One of the great stories of the 2012 Presidential election campaign that will find its way to history books and Wikipedia is the utter lack of enthusiasm for Mittens on behalf of his own party. It's not just liberals and moderates who have found the former governor of Massachusetts equal to the excitement of a prostate exam. I am already nostalgic for this past winter's primary season which witnessed the ascendance of a rotating bunch of crazies: Bachmann, Cain, Gingrich and lastly Rick Santorum before the GOP just gave up and decided that the least controversial candidate might be the best option. I wouldn't believe it if I hadn't seen it for myself. If the fad of Smell-o-Vision were alive and well today, one could have inhaled the desperation of the Republican party to find someone, anyone other than Mitt Romney to challenge sitting President Obama.
But now that Romney is poised to accept his party's reluctant nomination in Tampa, Florida this summer, one might have expected the establishment to fall in line. However a recent bumper crop of GOP hardliners is making it clear that Romney still has a lot of work to do before November, and some of the criticism is coming from the strangest places.

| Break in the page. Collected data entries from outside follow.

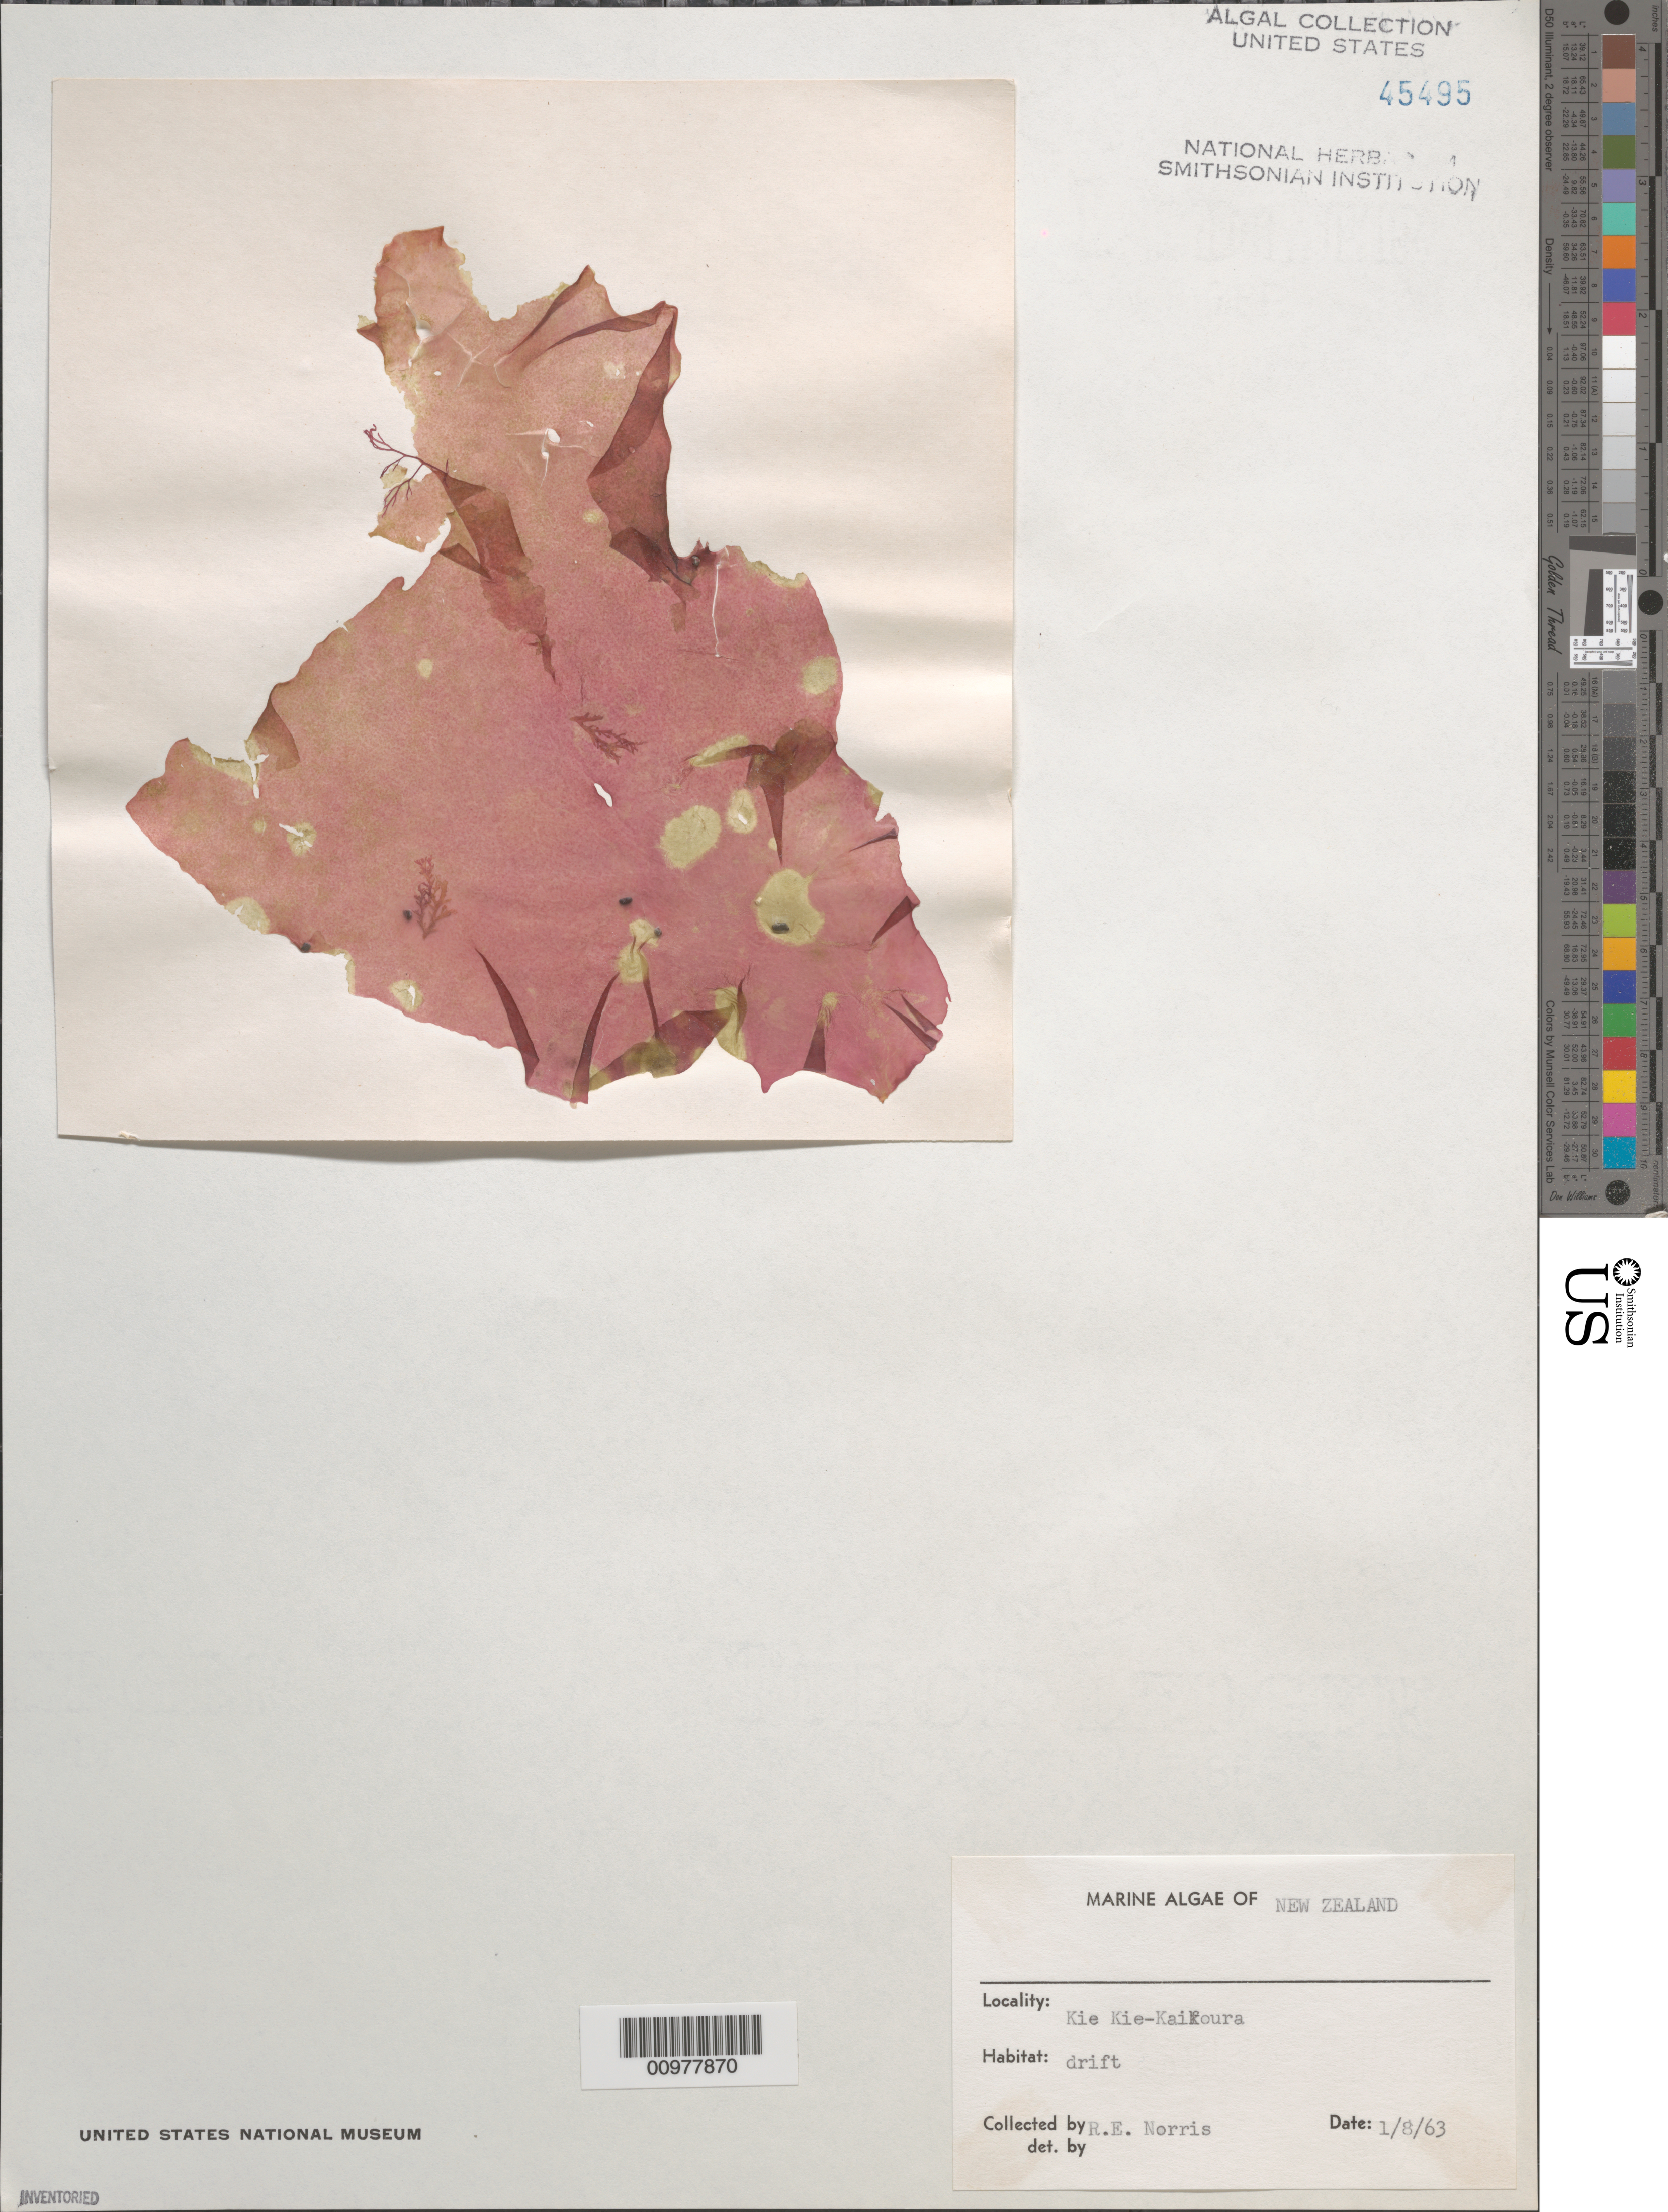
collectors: R. E. Norris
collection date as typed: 08 Jan 1963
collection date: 1963-01-08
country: New Zealand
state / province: Canterbury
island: South Island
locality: Kie Kie-Kaikoura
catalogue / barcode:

Fresh off a successful recall challenge last week, an emboldened Scott Walker, Wisconsin's union-hating governor told viewers of CBS's Face the Nation, “I don’t think we win if it’s just about a referendum on Barack Obama." Walker seems to be keenly aware that trouncing on a record that includes saving the auto and banking industries while taking out Osama bin Laden and moving GLBT rights forward, might fail be a totally effective strategy.
Not to be outdone, GOP it-boy Mitch Daniels, adored by such moderates as New York Times columnist David Brooks, shared his view of the Romney campaign with the Fox News Sunday audience. In an almost confrontational tone Daniels said, “The American people, I think, will rightly demand to know something more than he’s not President Obama…He better have an affirmative, constructive message, one of hope."
If we didn't know better, that sounds an awful lot like admiration of Obama's "Yes, We Can" slogan of 2008. You know, that election won against a timid, pandering former Maverick.
However, I was most incredulous to find some straight talk from former Florida governor Jeb Bush. The younger brother of arguably the most polarizing and least effective President in U.S. history addressed a group of journalists this past Monday morning in Manhattan. And it was at the Bloomberg View breakfast that Bush took the piss out of the Romney campaign's sole argument: that we can't afford four more years of Obama and he is the man to kick off America's immediate economic resurgence. Uttering two sentences that don't leave much room for interpretation, Bush stated, “I think we’re in a period here for the next year of pretty slow growth…I don’t see how we get out, notwithstanding who’s president.”
So although the deal is done in terms of the Republican party's 2012 chosen one, the jury appears to be out as to whether the establishment is going to come together behind Romney. Take this Associated Press headline from early May: "GOP Leaders Start to Rally Around Romney (Sort Of)." The article goes on to say "Republican party leaders are starting to rally around Mitt Romney, but it's not exactly a stampede of support for the expected GOP presidential nominee."
I find all of this back door mumbling highly encouraging. There's no arguing that the economy remains in dire straits and Obama's second term requires more of a "take no prisoners" approach than has been the norm of the last four years. However, more than a slice of conventional wisdom suggests that this is finally the year the Tea Party-hijacked GOP gets taken to the shed. If some of the biggest Republican names are unable to publicly condone Romney's candidacy, why should the mainstream voter be any different?